A team of inpatient and ED staff nurses, managers, transporters, bed control staff, and risk managers conducted an analysis on the handoff communication process when patients are admitted from the ED. Eve Butler, RN, the hospital's director of evidence-based nursing practice, said, "We found our biggest risk point to be the actual information that is provided when a patient is admitted."
For this reason, ED nurses began using the Situation-Background-Assessment-Recommendation (SBAR) format for handoffs. [Editor's note: The ED's SBAR form is included.] "The format has served to provide consistency with pertinent facts, and the template facilitates the communication," says Sparks.
To get ED nurses familiar with the new form, they were asked to listen to a taped report using the tool. "They were asked to fill in the information, as if they were receiving report on the unit," says Butler. "As with all change initiatives, there was some pushback — especially from experienced nurses that felt they did not need such a tool."
To obtain buy-in from resistant ED nurses, the importance of consistent information was emphasized. ED nurses now say that it helps them to organize information. "And inpatient staff say that they are receiving a more complete report," says Butler.
At University of California — Los Angeles Medical Center's ED, nurses have switched to electronic documentation and now use this system as a template for their report. Prior to this, a form developed by a multidisciplinary team was used to standardize the information given to the admitting nurse. [Editor's note: The ED's Acute Care Shift Report form is included.]

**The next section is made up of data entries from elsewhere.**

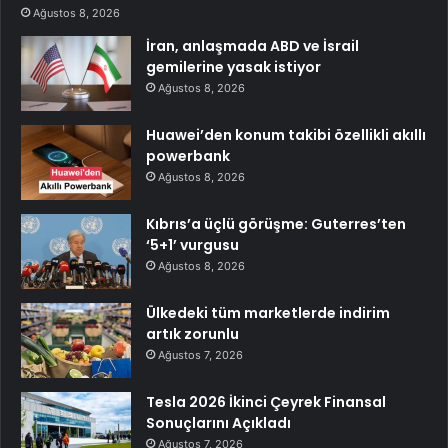
Ağustos 8, 2026
İran, anlaşmada ABD ve İsrail
gemilerine yasak istiyor
Ağustos 8, 2026
Huawei’den konum takibi özellikli akıllı
powerbank
Ağustos 8, 2026
Kıbrıs’a üçlü görüşme: Guterres’ten
‘5+1’ vurgusu
Ağustos 8, 2026
Ülkedeki tüm marketlerde indirim
artık zorunlu
Ağustos 7, 2026
Tesla 2026 İkinci Çeyrek Finansal
Sonuçlarını Açıkladı
Ağustos 7, 2026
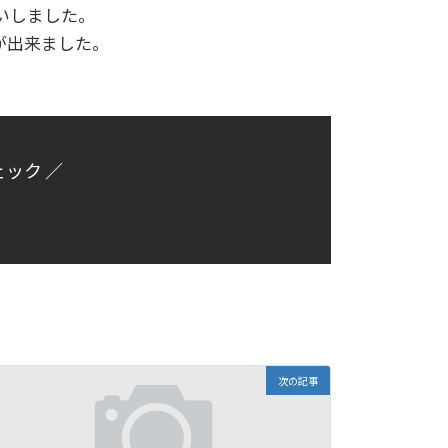
いしました。
が出来ました。
ェック ／
次の記事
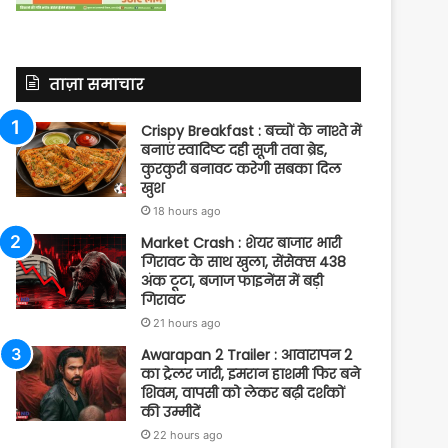
ताज़ा समाचार
Crispy Breakfast : बच्चों के नाश्ते में
बनाएं स्वादिष्ट दही सूजी तवा ब्रेड,
कुरकुरी बनावट करेगी सबका दिल
खुश
18 hours ago
Market Crash : शेयर बाजार भारी
गिरावट के साथ खुला, सेंसेक्स 438
अंक टूटा, बजाज फाइनेंस में बड़ी
गिरावट
21 hours ago
Awarapan 2 Trailer : आवारापन 2
का ट्रेलर जारी, इमरान हाशमी फिर बने
शिवम, वापसी को लेकर बढ़ी दर्शकों
की उम्मीदें
22 hours ago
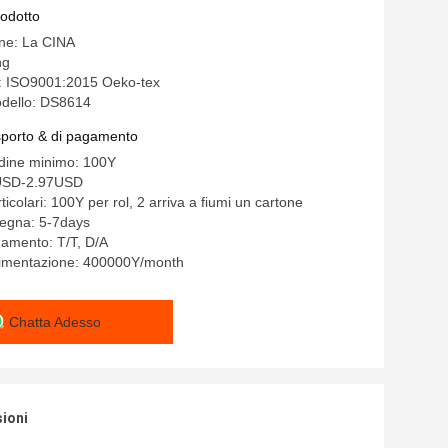
rodotto
ine: La CINA
ng
e: ISO9001:2015 Oeko-tex
dello: DS8614
asporto & di pagamento
rdine minimo: 100Y
9USD-2.97USD
ticolari: 100Y per rol, 2 arriva a fiumi un cartone
segna: 5-7days
gamento: T/T, D/A
alimentazione: 400000Y/month
Chatta Adesso
sioni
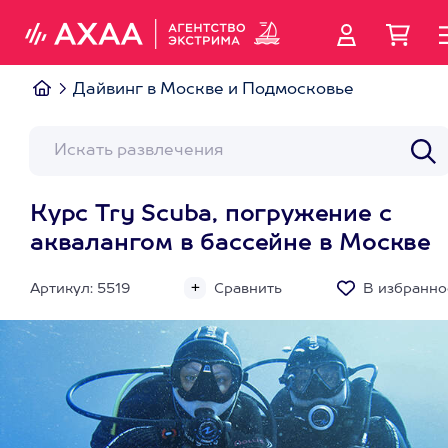
Дайвинг в Москве и Подмосковье
Курс Try Scuba, погружение с
аквалангом в бассейне в Москве
Артикул: 5519
Сравнить
В избранно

The form was developed by a team of ED and inpatient nurses, and it includes diagnosis, allergies, a focused review of systems assessment, past medical and surgical history, the circumstances that brought the patient to the ED, lab and diagnostic test results, and the plan going forward.
Now, however, ED nurses provide this information to receiving nurses using the clinical documentation system. They have a "Nurse View" tab that has all of this information in it, says Deborah A. Keim, BSN, RN, MICN, an administrative nurse in the ED. "We use this to call report from," she says. "When the patient gets flipped to inpatient status in the computer, the floor nurse can open their chart through another system and see the same page."
The new system saves time because all of the information on the patient can be viewed by the ED and receiving nurse. "You still have to decide what to actually say, but all the information is right in front of you," says Keim.
Give last-minute update on your handoff patients
When you give a report on an admitted ED patient to a receiving nurse, the patient's status might change by the time the patient actually arrives at the inpatient unit.
At Barnes-Jewish Hospital in St. Louis, ED nurses give a verbal report by phone before the patient is transported, but they also do a brief face-to-face update when the patient arrives in the intensive care unit (ICU). This extra communication is important, says Jennifer Williams, MSN, RN, ACNS-BC, clinical nurse specialist for emergency services, because "this is the time that the ED nurse can advise the receiving nurse of any changes since they spoke."
Medication rates might have changed, additional tests might have been completed, or additional intravenous fluids might have been given. "There can sometimes be up to an hour that has elapsed prior to arrival on the floor, especially if the ED nurse took the patient to a procedure in between," she explains.
If the patient is going to a procedure area with its own nursing staff, such as interventional radiology, on the way to the ICU, then the ED and ICU nurses meet in the procedure area for a face-to-face report. By taking this step, says Williams, "all are aware of what the patient's status and appearance was at the time of transition."